Comissão discute fechamento de frigoríficos devido à pandemia da Covid-19 em Santa Catarina

Deputados e lideranças do setor criticaram a ação da subsecretaria do Ministério da Economia que interditou um frigorífico de aves no Oeste de SC

Comissão de Agricultura fez reunião extraordinária nesta segunda-feira (18) para tratar do assunto – Foto: Reprodução/TVAL

Na segunda-feira (18), a Comissão de Agricultura e Política Rural da Assembleia Legislativa de Santa Catarina (Alesc) discutiu o fechamento de frigoríficos devido à pandemia do novo coronavírus no Estado. Segundo a Alesc, o governo estadual se comprometeu a não publicar nenhuma portaria regulamentando o funcionamento de frigoríficos catarinenses durante a pandemia, sem antes dialogar com o setor.

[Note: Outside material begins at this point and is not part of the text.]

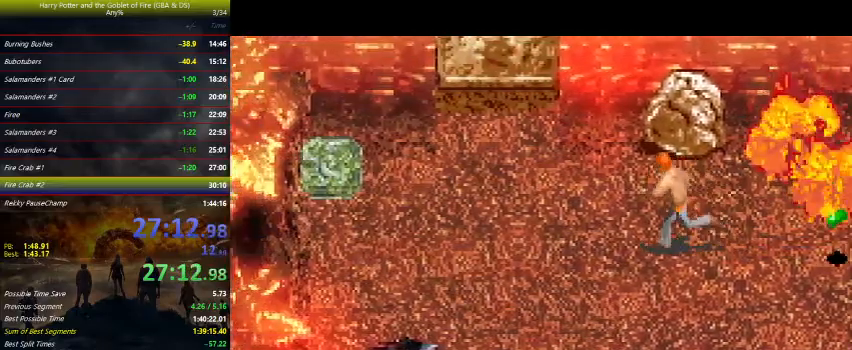
{"keys": ["left", "z"], "events": [[267, "up", "down"], [433, "up", "up"], [500, "z", "down"]]}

Outro ponto levantado pela comissão foi um maior alinhamento do governador Carlos Moisés da Silva com a agroindústria. No encontro, deputados e lideranças do setor criticaram atuação da Subsecretaria de Inspeção do Trabalho, vinculada ao Ministério da Economia, que interditou um frigorífico de aves em Ipumirim, no Oeste catarinense, devido a irregularidades na prevenção ao novo coronavírus, sem comunicar o governo estadual.

Durante mais de duas horas, lideranças do agronegócio catarinense alertaram os deputados da preocupação com os prejuízos econômico e social com a possiblidade de fechamento de unidades frigoríficas. As empresas, segundo essas lideranças, estão dispostas auxiliar o governo no desenvolvimento de ações de combate à Covid-19. Já no início da reunião, o presidente da comissão, deputado José Milton Scheffer (PP), fez um pronunciamento lembrando que as agroindústrias catarinenses seguem protocolos internacionais de sanidade animal e que fechamento de unidades só deve ocorrer em último caso. “Se fechar, vai faltar alimentos nas gôndolas e a crise será maior ainda”, alertou.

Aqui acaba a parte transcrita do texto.